▶ _TASK PROMPT_: Please lay out the records below as a Markdown table with two columns, No. and Text. Number each non-blank line in order and skip the blank ones.

▶ _SUPPLIED DATA_:
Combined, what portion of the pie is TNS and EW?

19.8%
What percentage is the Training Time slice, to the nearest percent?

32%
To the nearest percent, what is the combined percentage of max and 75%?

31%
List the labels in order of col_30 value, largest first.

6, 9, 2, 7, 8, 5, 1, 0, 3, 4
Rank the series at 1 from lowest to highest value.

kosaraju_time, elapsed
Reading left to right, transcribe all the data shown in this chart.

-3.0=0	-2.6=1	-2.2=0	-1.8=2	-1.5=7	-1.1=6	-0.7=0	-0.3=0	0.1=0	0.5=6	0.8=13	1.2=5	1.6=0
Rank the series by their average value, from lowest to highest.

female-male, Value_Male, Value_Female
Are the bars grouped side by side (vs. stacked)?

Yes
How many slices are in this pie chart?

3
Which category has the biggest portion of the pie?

▶ _WRITTEN RESPONSE_:
| No. | Text |
|---|---|
| 1 | Combined, what portion of the pie is TNS and EW? |
| 2 | 19.8% |
| 3 | What percentage is the Training Time slice, to the nearest percent? |
| 4 | 32% |
| 5 | To the nearest percent, what is the combined percentage of max and 75%? |
| 6 | 31% |
| 7 | List the labels in order of col_30 value, largest first. |
| 8 | 6, 9, 2, 7, 8, 5, 1, 0, 3, 4 |
| 9 | Rank the series at 1 from lowest to highest value. |
| 10 | kosaraju_time, elapsed |
| 11 | Reading left to right, transcribe all the data shown in this chart. |
| 12 | -3.0=0	-2.6=1	-2.2=0	-1.8=2	-1.5=7	-1.1=6	-0.7=0	-0.3=0	0.1=0	0.5=6	0.8=13	1.2=5	1.6=0 |
| 13 | Rank the series by their average value, from lowest to highest. |
| 14 | female-male, Value_Male, Value_Female |
| 15 | Are the bars grouped side by side (vs. stacked)? |
| 16 | Yes |
| 17 | How many slices are in this pie chart? |
| 18 | 3 |
| 19 | Which category has the biggest portion of the pie? |